Dr. Andy

Reflections on medicine and biology among other things

Thursday, December 15, 2005

Health insurance as cake

Two excellent articles from Arnold Kling on what should be done about the cost of health insurance, which, as he points out, really means the cost of health care:
The cost of health insurance has been rising, leading to well-publicized problems in the employer-provided health insurance system and increasing numbers of uninsured. But blaming insurance companies for that is like saying that the calories in a double-fudge chocolate cake are all in the icing.

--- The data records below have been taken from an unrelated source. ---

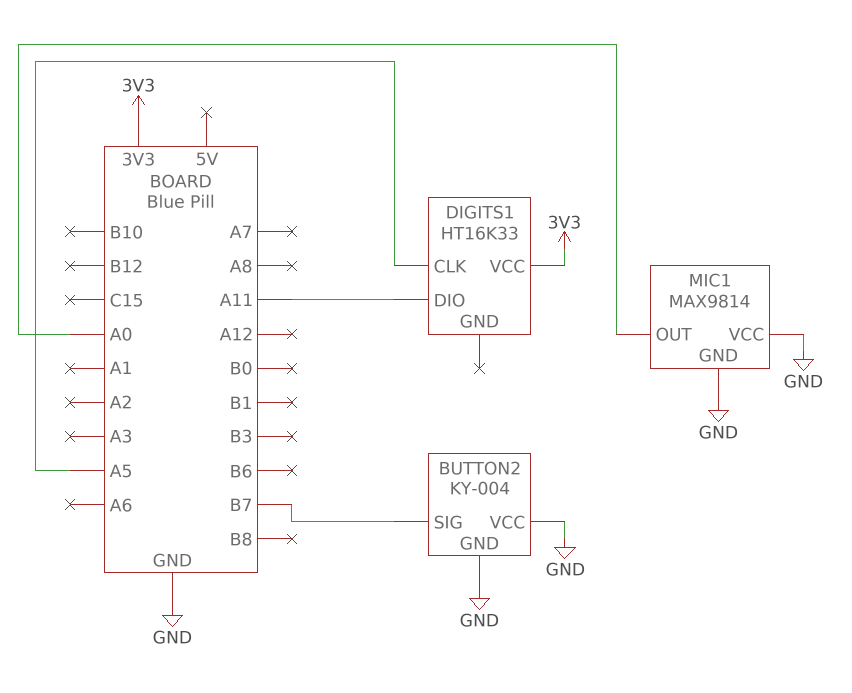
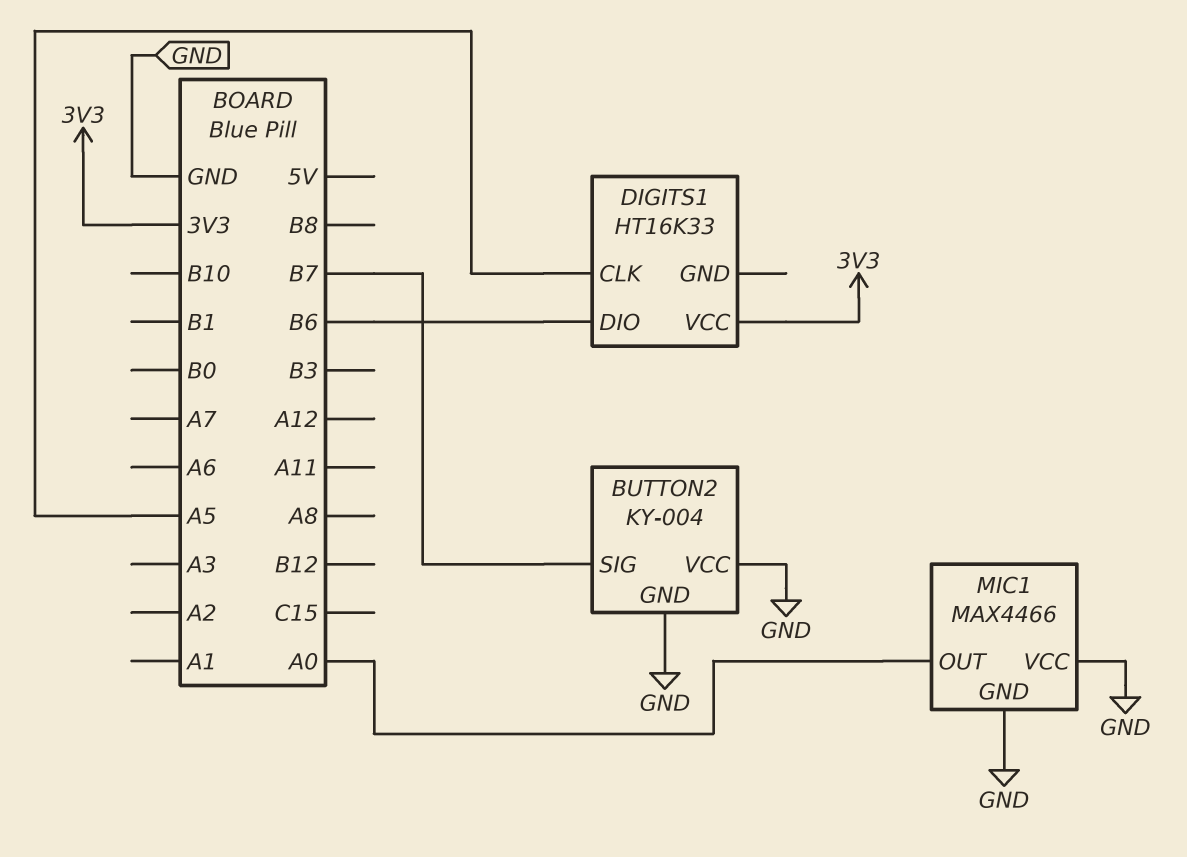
DIGITS1 pin DIO: A11 -> B6
MIC1: MAX9814 -> MAX4466

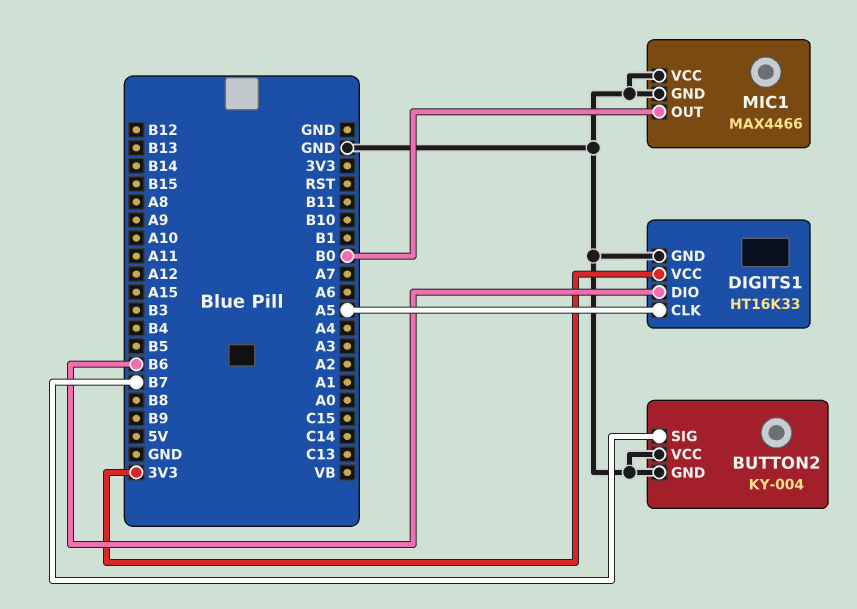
DIGITS1 pin GND: none -> GND
MIC1 pin OUT: A0 -> B0

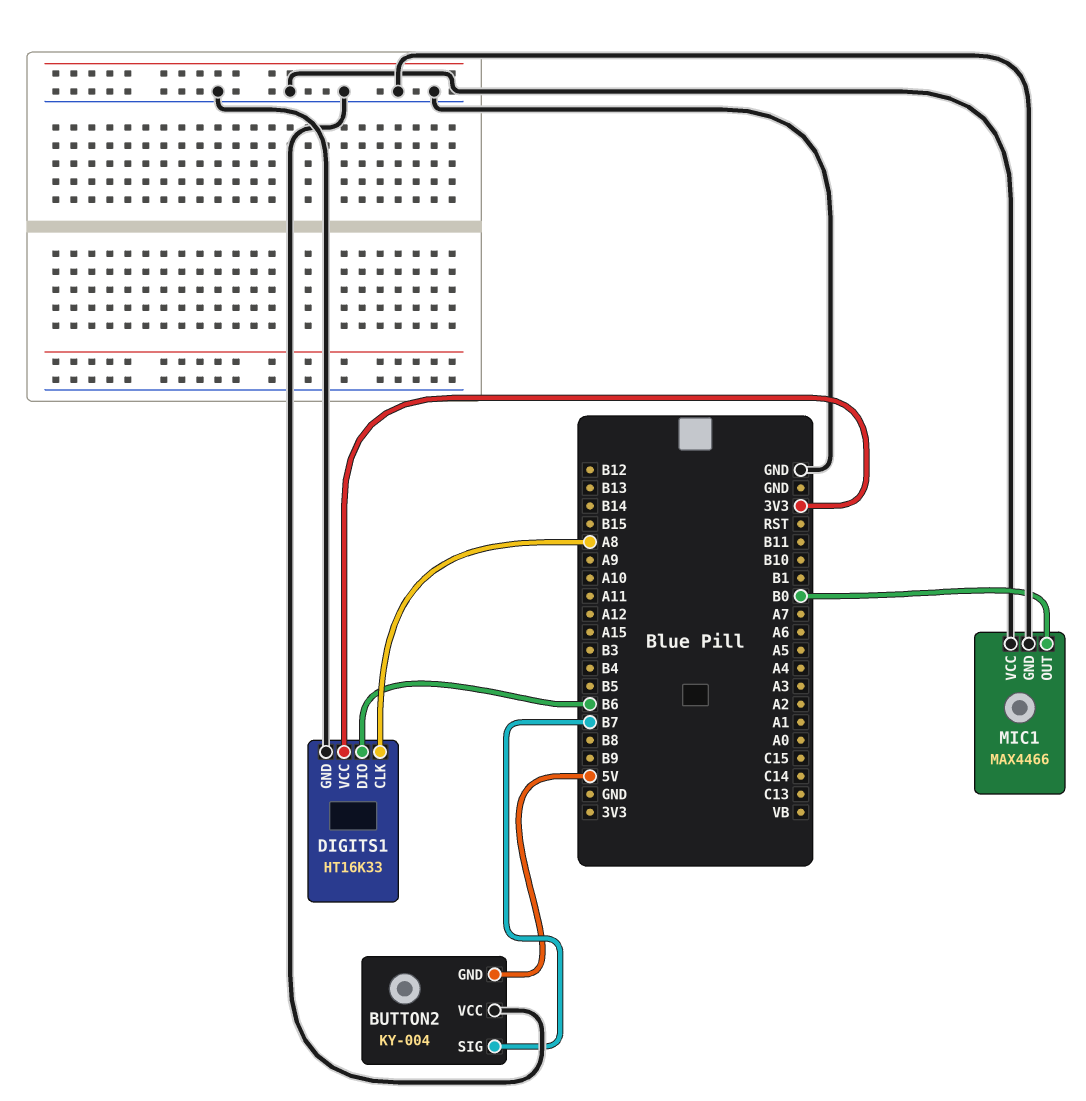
BUTTON2 pin GND: GND -> 5V
DIGITS1 pin CLK: A5 -> A8

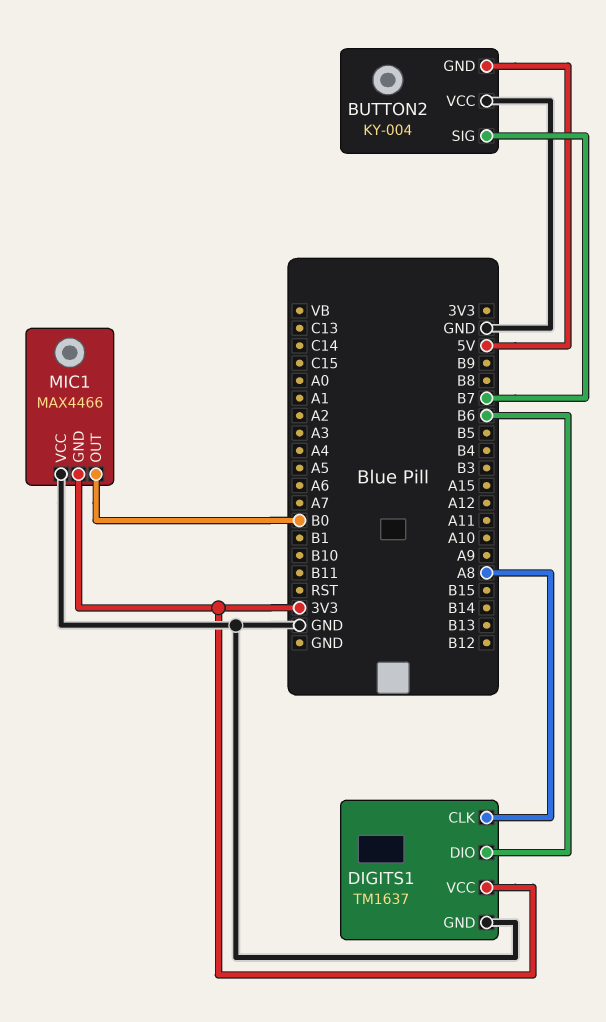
DIGITS1: HT16K33 -> TM1637
MIC1 pin GND: GND -> 3V3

The cake of health care expenses consists of health care services -- doctor visits, surgeries, and all the rest. The icing consists of health insurance -- administrative costs, profits and all that. In dollar terms, the icing represents less than ten percent of the iced cake.

Many proposals to reform health care finance mistake the icing for the whole cake.
Of course many what many advocates of "reform" really want is wholesale rationing of care. But they don't think it's fair that some would pay for care outside the system, so they need to go to single payer to disallow that.

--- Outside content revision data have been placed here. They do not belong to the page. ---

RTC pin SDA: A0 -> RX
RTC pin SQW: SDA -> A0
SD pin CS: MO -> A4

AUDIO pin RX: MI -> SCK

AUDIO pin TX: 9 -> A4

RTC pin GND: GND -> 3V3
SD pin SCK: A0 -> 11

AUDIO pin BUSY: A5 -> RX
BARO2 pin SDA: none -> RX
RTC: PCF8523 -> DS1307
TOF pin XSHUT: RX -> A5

Kling makes eminently sensible proposals for catastrophic coverage (covering care >10,000K per year per person), pointing out that current policies are akin to car insurance that pays for gasoline and oil changes.

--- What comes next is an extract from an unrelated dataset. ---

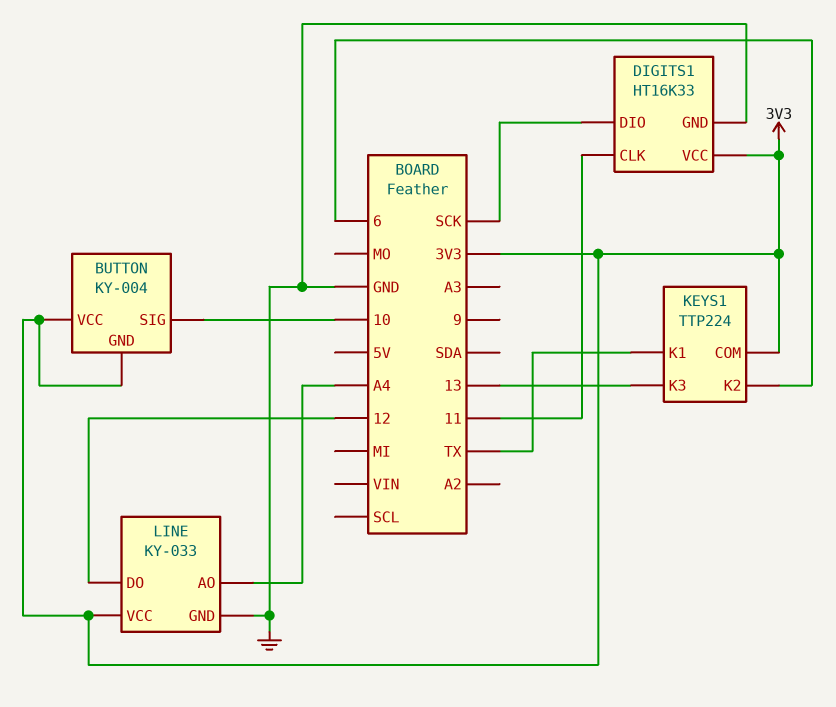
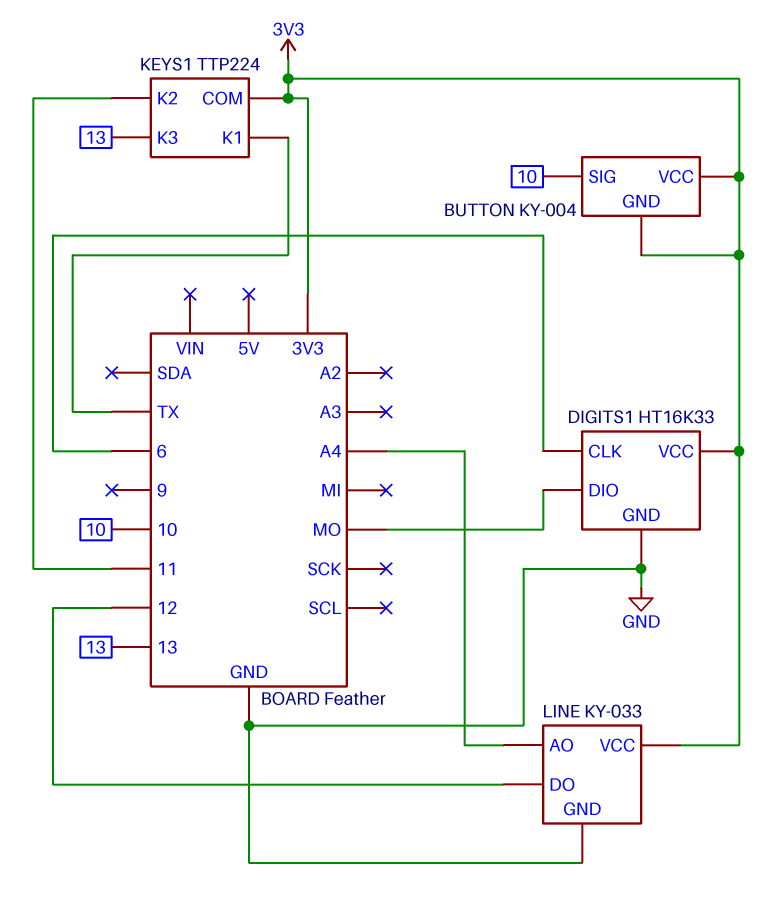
DIGITS1 pin CLK: 11 -> 6
DIGITS1 pin DIO: SCK -> MO
KEYS1 pin K2: 6 -> 11

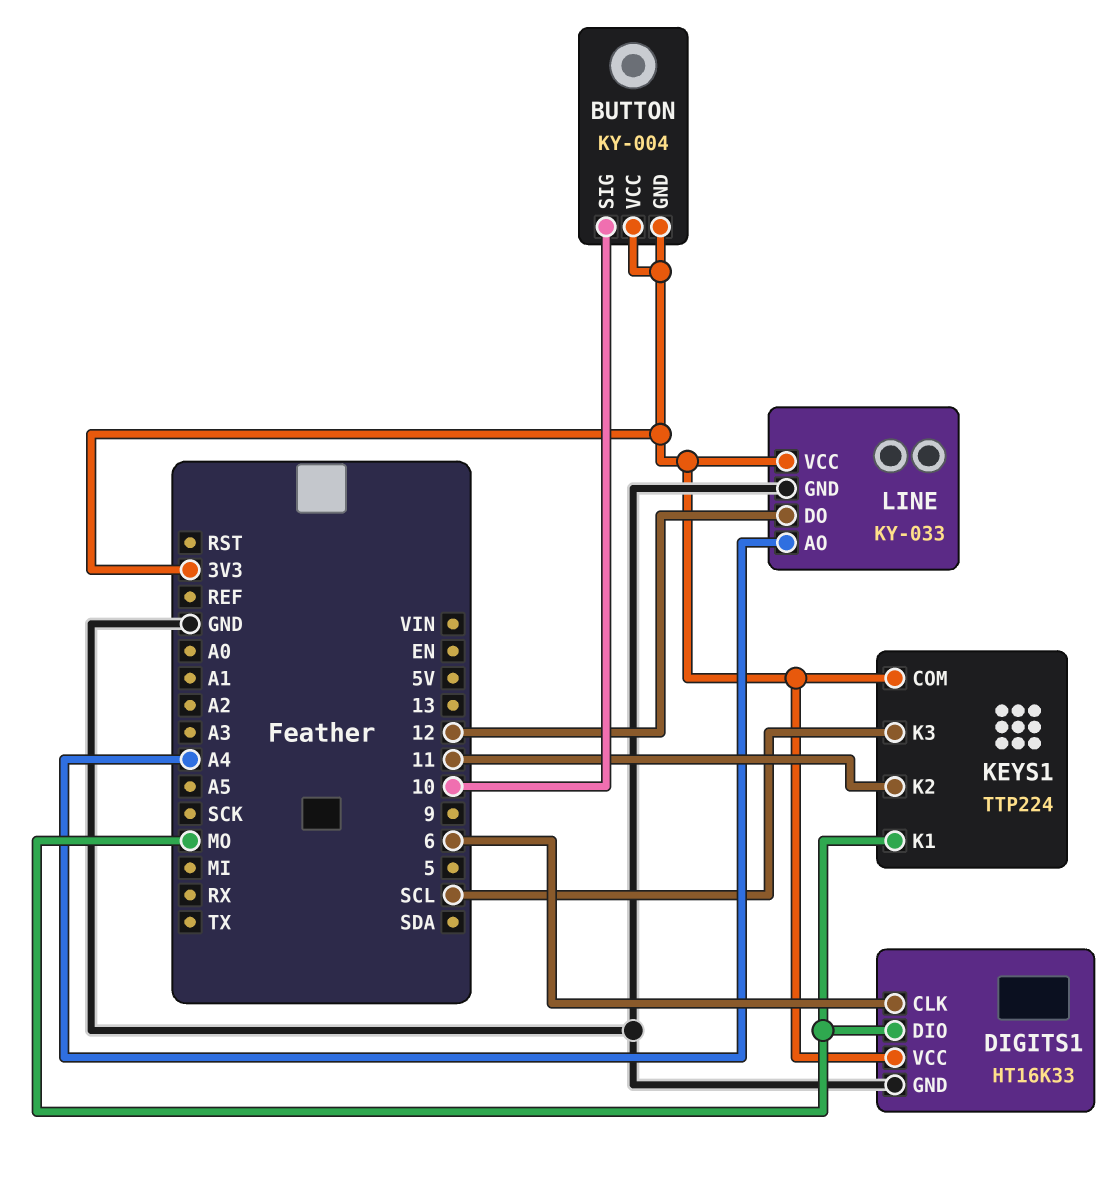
KEYS1 pin K1: TX -> MO
KEYS1 pin K3: 13 -> SCL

I agree, but also think that at some point we must recognize that a system in which everyone is entitled to the care the richest/most desiring of care are willing to pay for is unsustainable. I'll try to post more on this later.

Kling proposes truly catastrophic coverage be mandatory and that other health care be paid for directly by consumers. This would certainly lead to an end to the current view that health care is a "free good." Right now, none of my patients has any idea how much a visit to me costs, how much skin testing is, etc. Why? Because they aren't paying.

I was a bit disappointed that Kling didn't address health care savings accounts (HSAs) which allow workers to accumulate health care dollars pre-tax and carry them over year to year (unlike the ridiculous current flexible spending accounts where you forfeit your money if you don't spend it, encouraging unnecessary expenditures) coupled with high deductible catastrophic coverage.